This paper will detail the successful operation to remove a barite plug from this wellbore using a viscoelastic fluid, with true yield stress properties. Extensive field rheologies, pumping rates, and pressures were captured; and compared with those predicted by modeling. The mechanical and chemical maintenance of the fluid system during the operation will also be discussed.
The development of this fluid enabled a coiled tubing intervention to go forward, as planned. In contrast to an earlier attempt, the coiled tubing successfully reached total depth (TD) while properties stayed within safe operating parameters. The milling operation was carried out, with over 185 ft of hole being recovered from the initial coiled tubing tag at 19,412 ft. At no time was there any danger of ‘sticking the coiled tubing’ or being unable to circulate due to excessive friction pressures.
The successful field application of this technologically advanced fluid system in combination with sophisticated computer engineering software, gives the industry a new tool in attempting deep HTHP coiled tubing workovers.
Tuscaloosa Trend deep gas wells are characterized by high temperatures, >350°F, and high pressures, >15 lb/gal equivalents. H 2S in concentrations as high as 15 ppm, is also a common problem with these wells.
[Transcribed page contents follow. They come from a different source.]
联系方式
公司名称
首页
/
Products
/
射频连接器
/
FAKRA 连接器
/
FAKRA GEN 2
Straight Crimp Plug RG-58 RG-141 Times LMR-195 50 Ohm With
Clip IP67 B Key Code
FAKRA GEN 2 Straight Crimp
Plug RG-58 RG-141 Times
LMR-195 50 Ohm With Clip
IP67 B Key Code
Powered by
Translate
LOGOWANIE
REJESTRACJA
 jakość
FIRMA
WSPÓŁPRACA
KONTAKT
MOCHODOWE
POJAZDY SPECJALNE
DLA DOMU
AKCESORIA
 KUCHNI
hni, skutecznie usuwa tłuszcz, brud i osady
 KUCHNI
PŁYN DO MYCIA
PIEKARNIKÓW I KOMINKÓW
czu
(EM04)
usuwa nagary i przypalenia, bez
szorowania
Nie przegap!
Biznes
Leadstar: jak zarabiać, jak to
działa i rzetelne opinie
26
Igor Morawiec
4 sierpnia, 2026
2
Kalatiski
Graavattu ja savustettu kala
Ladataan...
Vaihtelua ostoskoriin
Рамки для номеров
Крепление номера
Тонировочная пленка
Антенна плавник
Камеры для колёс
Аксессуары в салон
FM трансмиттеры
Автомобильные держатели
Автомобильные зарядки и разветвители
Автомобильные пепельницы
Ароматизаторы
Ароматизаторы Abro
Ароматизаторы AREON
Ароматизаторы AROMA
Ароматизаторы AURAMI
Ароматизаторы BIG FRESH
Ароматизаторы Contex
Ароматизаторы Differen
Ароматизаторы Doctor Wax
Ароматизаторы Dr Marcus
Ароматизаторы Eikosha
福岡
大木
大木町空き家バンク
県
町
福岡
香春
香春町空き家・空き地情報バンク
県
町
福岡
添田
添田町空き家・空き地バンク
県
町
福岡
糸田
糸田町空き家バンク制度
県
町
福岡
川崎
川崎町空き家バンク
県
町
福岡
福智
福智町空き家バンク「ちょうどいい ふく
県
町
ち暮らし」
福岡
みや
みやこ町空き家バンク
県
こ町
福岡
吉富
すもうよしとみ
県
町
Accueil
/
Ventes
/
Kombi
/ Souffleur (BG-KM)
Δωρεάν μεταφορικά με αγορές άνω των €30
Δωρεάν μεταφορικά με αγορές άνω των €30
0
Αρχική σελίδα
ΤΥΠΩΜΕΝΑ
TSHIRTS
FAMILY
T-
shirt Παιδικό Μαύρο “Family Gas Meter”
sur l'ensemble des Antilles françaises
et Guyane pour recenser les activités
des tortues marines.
The high pressure regime and hazardous H2S encountered while drilling these wells has caused the operating companies to respond with higher than normal safety margins when selecting a mud weight. In the case of the well reviewed for this paper the bottomhole section was drilled with 19.0-lb/gal oil-based mud (OBM). The reservoir pressure equated to a 16.0-lb/gal. Almost 2,000 bbl of 19.0-lb/gal mud was lost to the reservoir while drilling the interval. Concomitant with this was the suspected dehydration of barite in the perforation tunnels and even encroaching into the well bore. This wellbore encroachment was verified by logging runs to gauge the well diameter across the interval.
Attempts to produce this well through the damage were unsuccessful, and plans for a coiled tubing (CT) intervention were formulated. As will be detailed in the remainder of this paper, the first intervention was unsuccessful and well operations were suspended.
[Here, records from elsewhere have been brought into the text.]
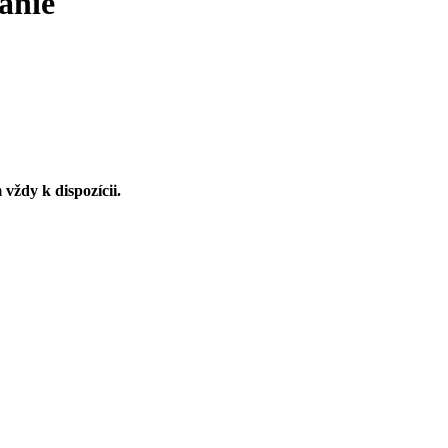
vanie
vždy k dispozícii.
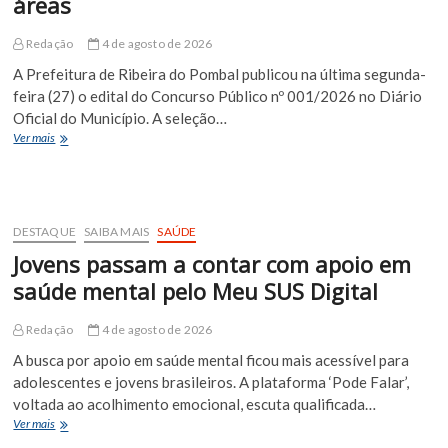
áreas
Euclides
da
Cunha
Redação
4 de agosto de 2026
A Prefeitura de Ribeira do Pombal publicou na última segunda-
feira (27) o edital do Concurso Público nº 001/2026 no Diário
Oficial do Município. A seleção…
Ribeira
Ver mais
do
Pombal
abre
concurso
público
DESTAQUE
SAIBA MAIS
SAÚDE
com
Jovens passam a contar com apoio em
oportunidades
em
saúde mental pelo Meu SUS Digital
diversas
áreas
Redação
4 de agosto de 2026
A busca por apoio em saúde mental ficou mais acessível para
adolescentes e jovens brasileiros. A plataforma ‘Pode Falar’,
voltada ao acolhimento emocional, escuta qualificada…
Jovens
Ver mais
passam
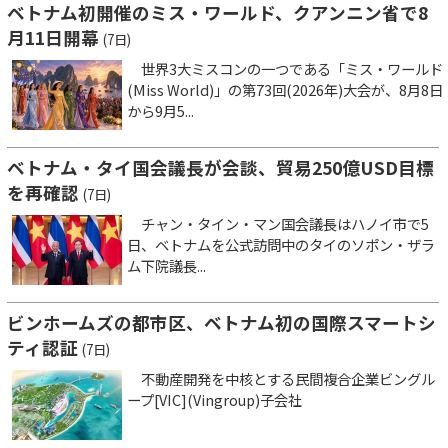
ベトナム初開催のミス・ワールド、クアンニン省で8
月11日開幕
(7日)
世界3大ミスコンの一つである「ミス・ワールド
(Miss World)」の第73回(2026年)大会が、8月8日
から9月5...
ベトナム・タイ国会議長が会談、貿易250億USD目標
を再確認
(7日)
チャン・タイン・マン国会議長はハノイ市で5
日、ベトナムを公式訪問中のタイのソポン・ザラ
ム下院議長...
ビンホームズの都市区、ベトナム初の国際スマートシ
ティ認証
(7日)
不動産開発を中核とする民間複合企業ビングル
ープ[VIC](Vingroup)子会社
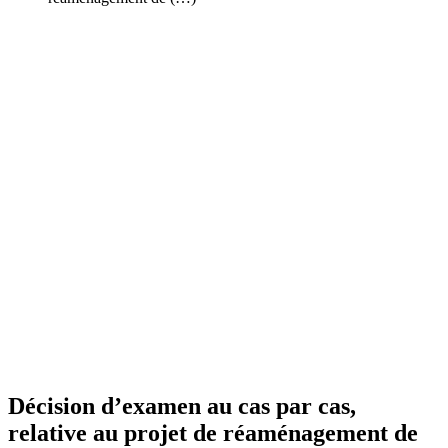
Décision d’examen au cas par cas,
relative au projet de réaménagement de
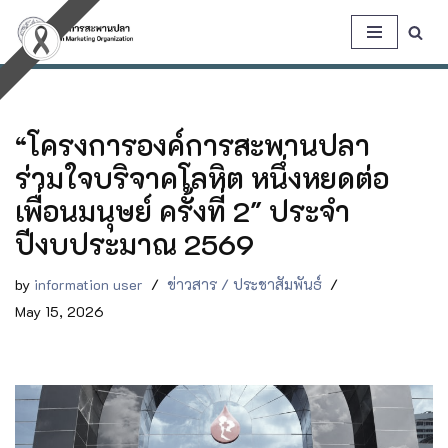
Skip
to
content
“โครงการองค์การสะพานปลา
ร่วมใจบริจาคโลหิต หนึ่งหยดต่อ
เพื่อนมนุษย์ ครั้งที่ 2″ ประจำ
ปีงบประมาณ 2569
by
information user
ข่าวสาร / ประชาสัมพันธ์
May 15, 2026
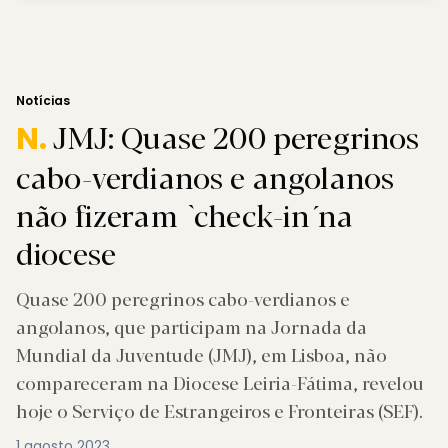
Notícias
JMJ: Quase 200 peregrinos
N.
cabo-verdianos e angolanos
não fizeram `check-in´ na
diocese
Quase 200 peregrinos cabo-verdianos e
angolanos, que participam na Jornada da
Mundial da Juventude (JMJ), em Lisboa, não
compareceram na Diocese Leiria-Fátima, revelou
hoje o Serviço de Estrangeiros e Fronteiras (SEF).
1 agosto 2023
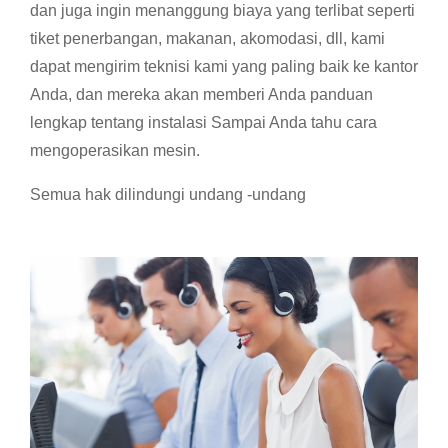
dan juga ingin menanggung biaya yang terlibat seperti
tiket penerbangan, makanan, akomodasi, dll, kami
dapat mengirim teknisi kami yang paling baik ke kantor
Anda, dan mereka akan memberi Anda panduan
lengkap tentang instalasi Sampai Anda tahu cara
mengoperasikan mesin.
Semua hak dilindungi undang -undang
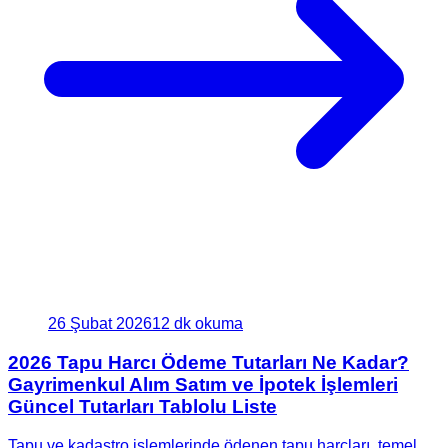
26 Şubat 2026
12 dk okuma
2026 Tapu Harcı Ödeme Tutarları Ne Kadar?
Gayrimenkul Alım Satım ve İpotek İşlemleri
Güncel Tutarları Tablolu Liste
Tapu ve kadastro işlemlerinde ödenen tapu harçları, temel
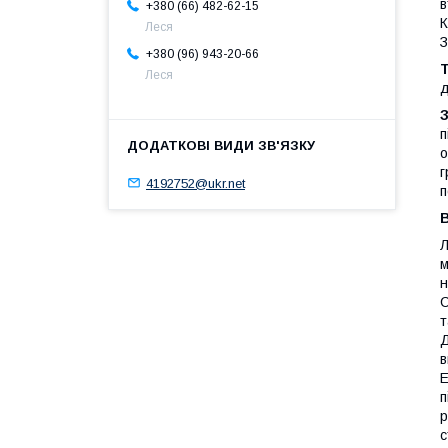
в
+380 (66) 482-62-15
К
Леся
З
+380 (96) 943-20-66
Леся
д
п
о
г
4192752@ukr.net
п
В
Л
м
н
С
т
Д
в
Е
п
р
с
As part of the planning for the next attempt, a milling fluid, thermally stable at greater than 400°F, was developed to remove the barite plug above the interval. Maintenance of the rheological properties at high temperature and shear was deemed critical to the task of successfully carrying the 4.6 sg barite cuttings to the surface. Additionally this fluid needed to exhibit superior lubricious properties to enable the coiled tubing to reach the well's plugged back total depth (PBTD) of 19,710 ft. The previous attempt to perform this workover using a near-Newtonian fluid had failed due to the inability to reach the top of the barite plug at 19,412 ft. Coiled tubing pickup weights had reached 80% of maximum over pull at the liner top at 16,231 ft and it was deemed too risky to continue.
Laboratory work commenced using potassium formate as the base brine. Various viscosifier loadings, thermal extenders and anti-oxidants were then added. Once a suitable fluid was attained with regards to thermal stability, a computer wellbore simulator was used to model its rheological properties. The goal in this modeling was to determine what pumping rates could be sustained during the milling operation. The laboratory testing and the computer modeling indicated that this fluid would perform within the ‘hydraulic window’ of the coiled tubing by production tubing geometry and a decision was made to proceed with the workover.
The first CT operation consisted of two runs in an attempt to reach TD and displace the drilling fluid. Neither run was able to reach bottom due to excessive overpull on the coil. It is suspected that the dogleg section of the new sidetrack was corkscrewed and caused excessive friction forces that ultimately resulted in the CT being unable to reach depth as required.